Book Synopsis Shakespeare's Practical Jokes by : David Ellis
Download or read book Shakespeare's Practical Jokes written by David Ellis and published by Associated University Presse. This book was released on 2007 with total page 244 pages. Available in PDF, EPUB and Kindle. Book excerpt: Female victims and female jokers -- The privileges of rank -- Falstaff -- The ideal victim -- How far can you go? -- The triumph over shame -- Practical jokes and evil practices.

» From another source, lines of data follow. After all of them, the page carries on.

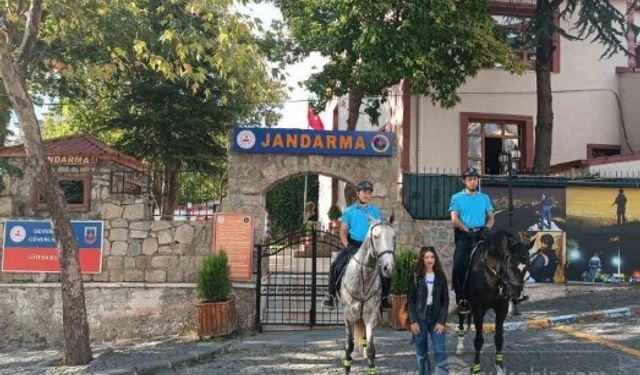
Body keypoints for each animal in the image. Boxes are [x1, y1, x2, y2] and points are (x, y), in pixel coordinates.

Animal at [340, 217, 396, 375]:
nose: (388, 268)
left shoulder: (371, 316)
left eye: (394, 236)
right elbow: (349, 346)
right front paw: (347, 366)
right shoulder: (348, 316)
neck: (364, 276)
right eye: (376, 236)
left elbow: (371, 349)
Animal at [456, 232, 528, 375]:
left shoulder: (501, 309)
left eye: (527, 265)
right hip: (460, 299)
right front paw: (476, 367)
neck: (491, 275)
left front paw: (499, 367)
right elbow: (478, 340)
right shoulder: (478, 310)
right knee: (461, 319)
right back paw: (460, 346)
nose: (519, 296)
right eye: (511, 264)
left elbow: (499, 338)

Book Synopsis Introduction To English Renaissance Comedy by : Alexander Leggatt
Download or read book Introduction To English Renaissance Comedy written by Alexander Leggatt and published by Manchester University Press. This book was released on 1999-08-21 with total page 204 pages. Available in PDF, EPUB and Kindle. Book excerpt: This book provides a comprehensive introduction to Elizabethan, Jacobean and Caroline comedy, covering both public and private theatres, emphasizing the eclectic, experimental nature of this comedy--its departures from the mainstream New Comedy tradition and its searching, witty analysis of social and personal relations in court, city and country. In his close analysis of some of the richest comedies of the period, Alexander Leggatt makes some unexpected connections between them. The reader is given a comprehensive picture of English comedy in one of its most creative periods.

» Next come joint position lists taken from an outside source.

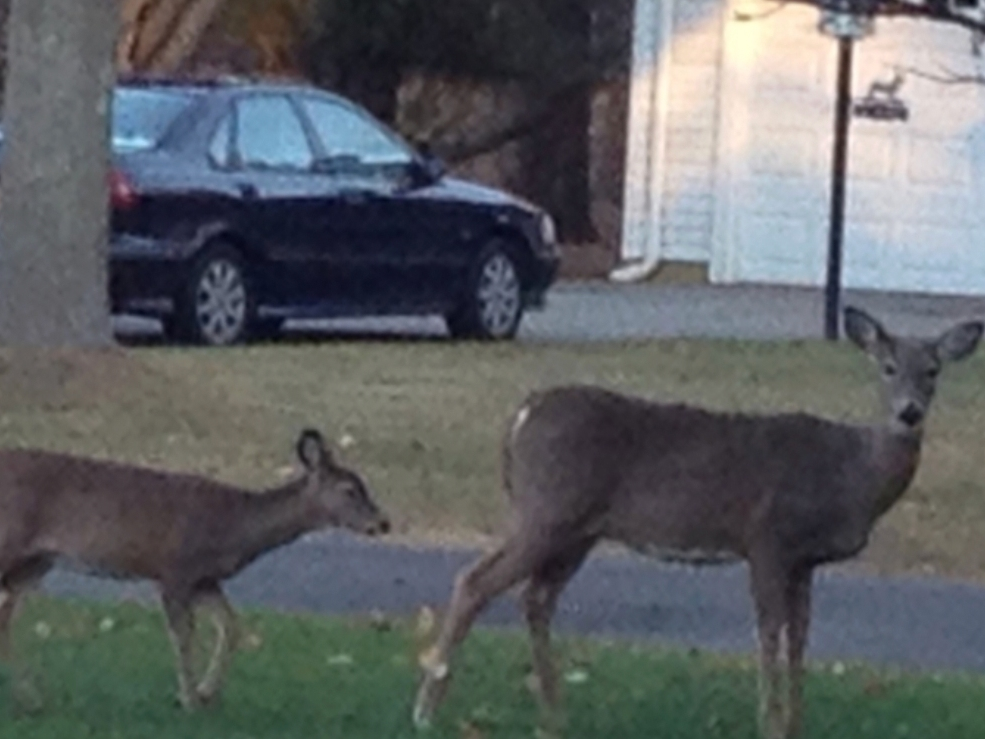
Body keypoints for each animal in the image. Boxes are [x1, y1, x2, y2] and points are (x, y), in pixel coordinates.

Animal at [0, 428, 390, 711]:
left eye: (364, 485)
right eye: (349, 489)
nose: (383, 523)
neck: (234, 527)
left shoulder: (204, 578)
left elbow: (231, 626)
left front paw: (206, 693)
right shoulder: (175, 570)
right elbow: (183, 637)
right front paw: (188, 698)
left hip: (34, 562)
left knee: (6, 619)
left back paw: (30, 697)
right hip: (11, 545)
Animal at [412, 306, 983, 739]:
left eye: (933, 370)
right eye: (886, 367)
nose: (909, 413)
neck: (849, 475)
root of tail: (522, 413)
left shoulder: (805, 560)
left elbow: (801, 638)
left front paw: (796, 724)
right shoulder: (767, 537)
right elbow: (768, 633)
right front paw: (770, 725)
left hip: (579, 530)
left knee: (535, 598)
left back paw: (555, 715)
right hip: (547, 509)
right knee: (475, 581)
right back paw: (425, 711)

Book Synopsis The Cambridge Companion to Shakespearean Comedy by : Alexander Leggatt
Download or read book The Cambridge Companion to Shakespearean Comedy written by Alexander Leggatt and published by Cambridge University Press. This book was released on 2002 with total page 260 pages. Available in PDF, EPUB and Kindle. Book excerpt: An accessible, wide-ranging and informed introduction to Shakespeare's comedies, dark comedies and romances, first published in 2001.

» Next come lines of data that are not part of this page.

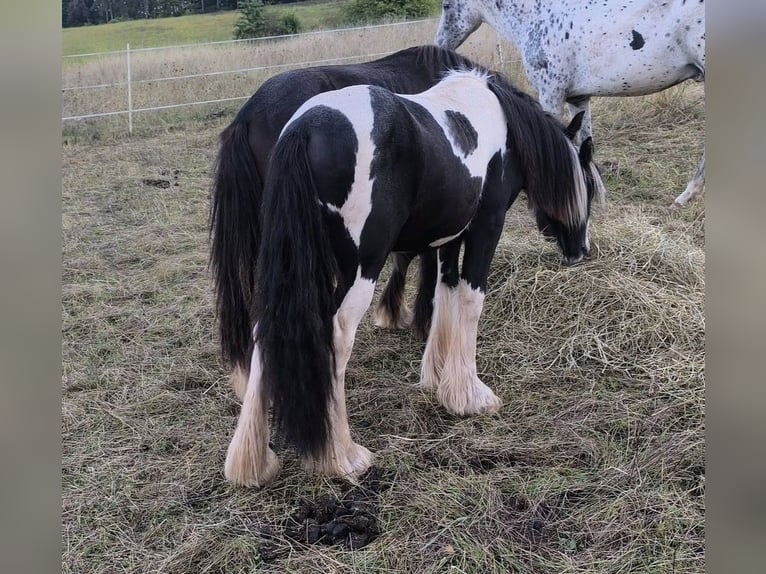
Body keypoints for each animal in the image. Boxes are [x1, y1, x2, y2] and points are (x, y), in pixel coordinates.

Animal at [434, 0, 706, 208]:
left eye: (446, 6)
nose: (438, 44)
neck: (538, 17)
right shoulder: (578, 99)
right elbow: (584, 143)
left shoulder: (550, 94)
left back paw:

Book Synopsis Every Man in His Humour by : Ben Jonson
Download or read book Every Man in His Humour written by Ben Jonson and published by . This book was released on 1822 with total page 106 pages. Available in PDF, EPUB and Kindle. Book excerpt:
Download or read book Venezia written by Trondheim and published by Europe Comics. This book was released on 2019-11-20T00:00:00+01:00 with total page 99 pages. Available in PDF, EPUB and Kindle. Book excerpt: After their first explosive encounter, Giuseppe and Sophia hate one another with a passion. As fate would have it, both have a secret identity permitting them to conduct investigations incognito. Once his false mustache and wig are removed, Giuseppe becomes "the Eagle." And when her tights and black hood are donned, Sophia transforms into "the Black Scorpion." The Eagle and the Scorpion feel an irresistible attraction for one another... but will they share their first kiss and track down the mysterious "Codex Bellum" before Giuseppe and Sophia tear each other into beautiful little pieces?
Download or read book Classical Comedy written by Aristophanes and published by Penguin UK. This book was released on 2006-09-28 with total page 383 pages. Available in PDF, EPUB and Kindle. Book excerpt: From the fifth to the second century BC, innovative comedy drama flourished in Greece and Rome. This collection brings together the greatest works of Classical comedy, with two early Greek plays: Aristophanes' bold, imaginative Birds, and Menander's The Girl from Samos, which explores popular contemporary themes of mistaken identity and sexual misbehaviour; and two later Roman comic plays: Plautus' The Brothers Menaechmus - the original comedy of errors - and Terence's bawdy yet sophisticated double love-plot, The Eunuch. Together, these four plays demonstrate the development of Classical comedy, celebrating its richness, variety and extraordinary legacy to modern drama.